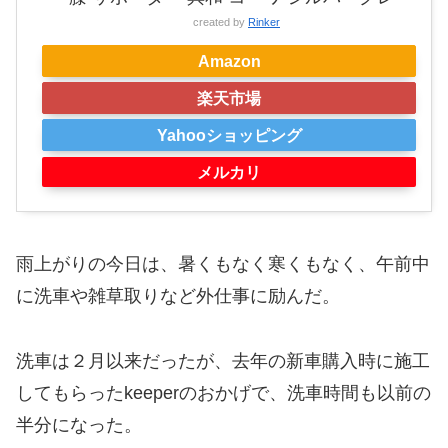
created by
Rinker
Amazon
楽天市場
Yahooショッピング
メルカリ
雨上がりの今日は、暑くもなく寒くもなく、午前中
に洗車や雑草取りなど外仕事に励んだ。
洗車は２月以来だったが、去年の新車購入時に施工
してもらったkeeperのおかげで、洗車時間も以前の
半分になった。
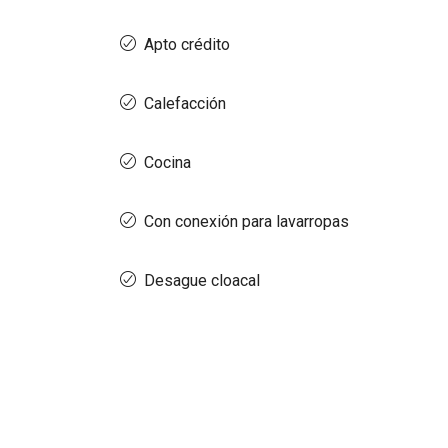
Apto crédito
Calefacción
Cocina
Con conexión para lavarropas
Desague cloacal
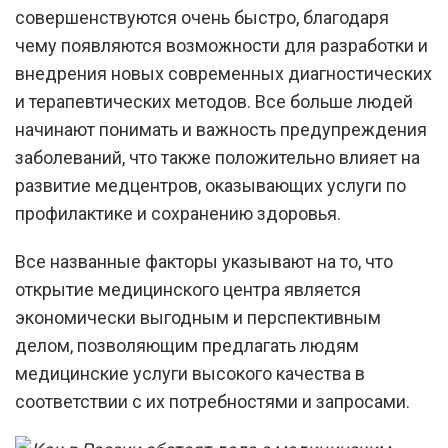
совершенствуются очень быстро, благодаря
чему появляются возможности для разработки и
внедрения новых современных диагностических
и терапевтических методов. Все больше людей
начинают понимать и важность предупреждения
заболеваний, что также положительно влияет на
развитие медцентров, оказывающих услуги по
профилактике и сохранению здоровья.
Все названные факторы указывают на то, что
открытие медицинского центра является
экономически выгодным и перспективным
делом, позволяющим предлагать людям
медицинские услуги высокого качества в
соответствии с их потребностями и запросами.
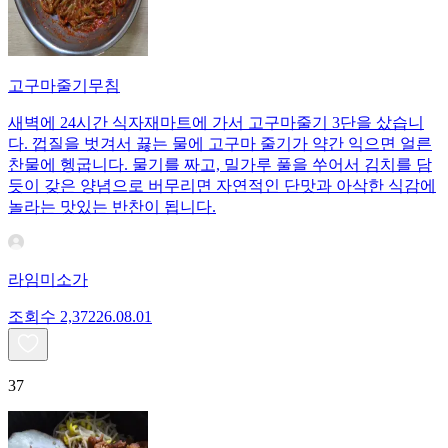
고구마줄기무침
새벽에 24시간 식자재마트에 가서 고구마줄기 3단을 샀습니
다. 껍질을 벗겨서 끓는 물에 고구마 줄기가 약간 익으면 얼른
찬물에 헹굽니다. 물기를 짜고, 밀가루 풀을 쑤어서 김치를 담
듯이 갖은 양념으로 버무리면 자연적인 단맛과 아삭한 식감에
놀라는 맛있는 반찬이 됩니다.
라임미소가
조회수
2,372
26.08.01
37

**Exercise objective:** Rename "Cocina" to "Kitchen" in the data above, leaving every other line as it is and leaving out the pictures.

**Task answer:**
created by
Rinker
Amazon
楽天市場
Yahooショッピング
メルカリ
雨上がりの今日は、暑くもなく寒くもなく、午前中
に洗車や雑草取りなど外仕事に励んだ。
洗車は２月以来だったが、去年の新車購入時に施工
してもらったkeeperのおかげで、洗車時間も以前の
半分になった。
Apto crédito
Calefacción
Kitchen
Con conexión para lavarropas
Desague cloacal
совершенствуются очень быстро, благодаря
чему появляются возможности для разработки и
внедрения новых современных диагностических
и терапевтических методов. Все больше людей
начинают понимать и важность предупреждения
заболеваний, что также положительно влияет на
развитие медцентров, оказывающих услуги по
профилактике и сохранению здоровья.
Все названные факторы указывают на то, что
открытие медицинского центра является
экономически выгодным и перспективным
делом, позволяющим предлагать людям
медицинские услуги высокого качества в
соответствии с их потребностями и запросами.
고구마줄기무침
새벽에 24시간 식자재마트에 가서 고구마줄기 3단을 샀습니
다. 껍질을 벗겨서 끓는 물에 고구마 줄기가 약간 익으면 얼른
찬물에 헹굽니다. 물기를 짜고, 밀가루 풀을 쑤어서 김치를 담
듯이 갖은 양념으로 버무리면 자연적인 단맛과 아삭한 식감에
놀라는 맛있는 반찬이 됩니다.
라임미소가
조회수
2,372
26.08.01
37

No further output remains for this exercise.